What was I five years old? , what was he even trying?. He went away and that's all on him, he switched families and that's kinda hard to accept.

I saw the look in my mother's eyes that morning when she revealed what had been happening and I heard her cry a few nights in her sleep, that was the part that got to me the most.

" I have plans for later," I told him honestly, but I would have still told him that even if I didn't have plans.

He was about to say something but I cut him off.
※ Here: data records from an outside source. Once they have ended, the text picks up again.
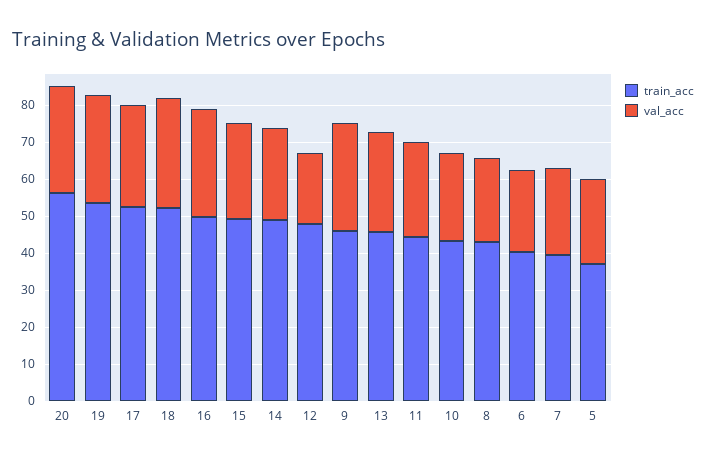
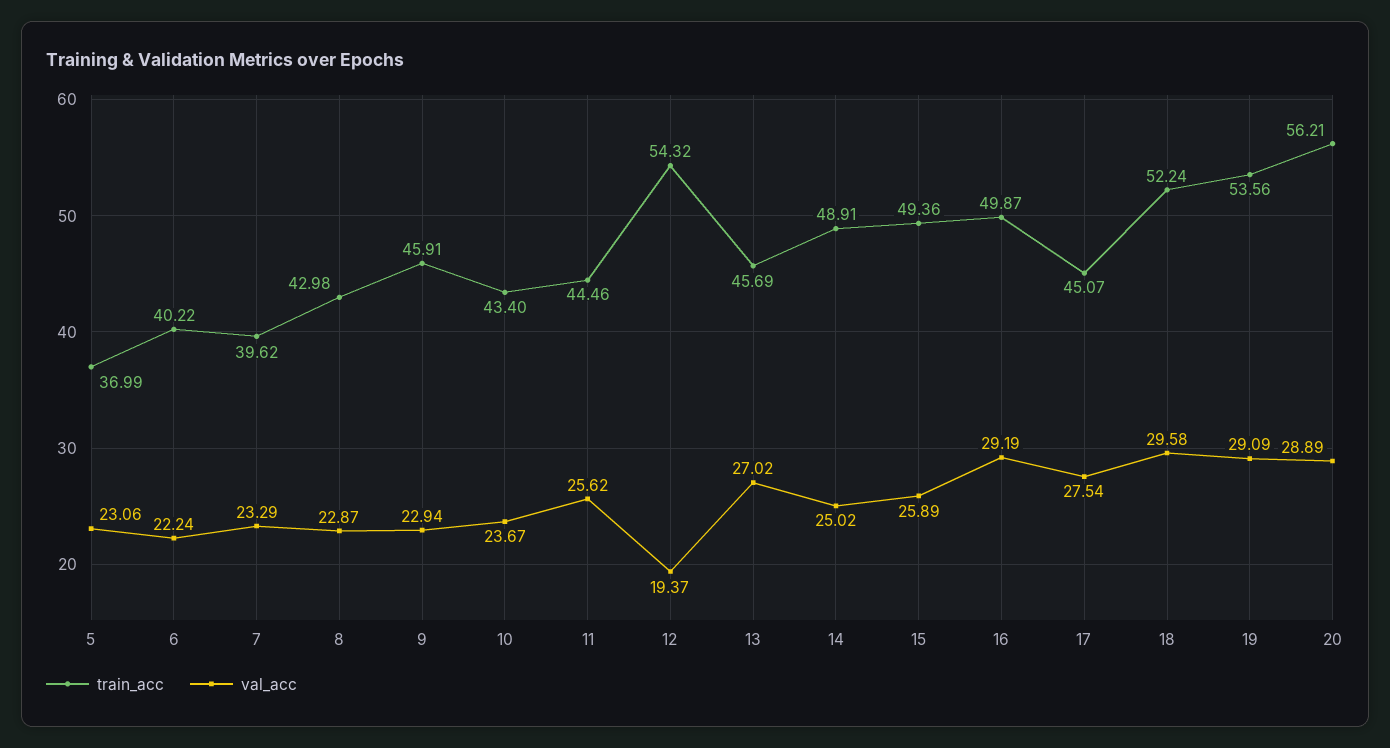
train_acc, 17: 52.5 -> 45.07
train_acc, 12: 47.5 -> 54.32
val_acc, 9: 30 -> 22.94

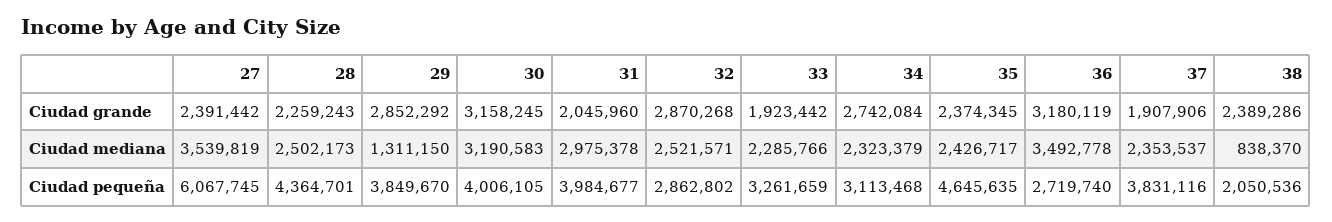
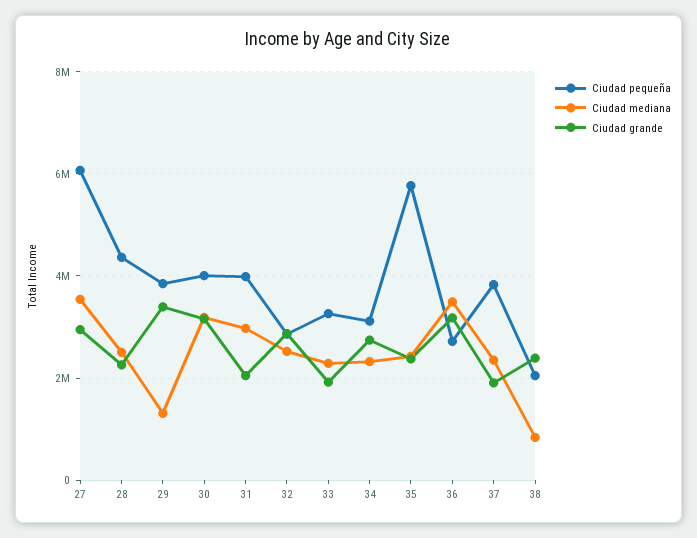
Ciudad grande, 27: 2391442 -> 3000000
Ciudad grande, 29: 2852292 -> 3400000
Ciudad pequeña, 35: 4645635 -> 5800000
"I have to go, I'm almost at my stop." I half lied.
He mumbled a bye and I hang up.

I was a few corners from my stop but I was done talking to him.
There's a bus stop right in front of the library so I was going straight to my destination, thank god.

My father wasn't something that affected my mind anymore, why would it when I have my drug, the only drug that it seems safe to overdose on.

Plus if being with this woman makes him happy then let him be but the way he ended things with my mother and I wasn't right.

Plus he should be concerned about the fact that my mother isn't happy although she's trying to appear that way, I knew she wasn't. She had always bragged to me, my sister, other family members and friends about how my father was her first real love and that she'll never be with anyone else but him.

It always seemed sad for the fact that we're living in the twenty-first century but if it wasn't sad back then it sure was now.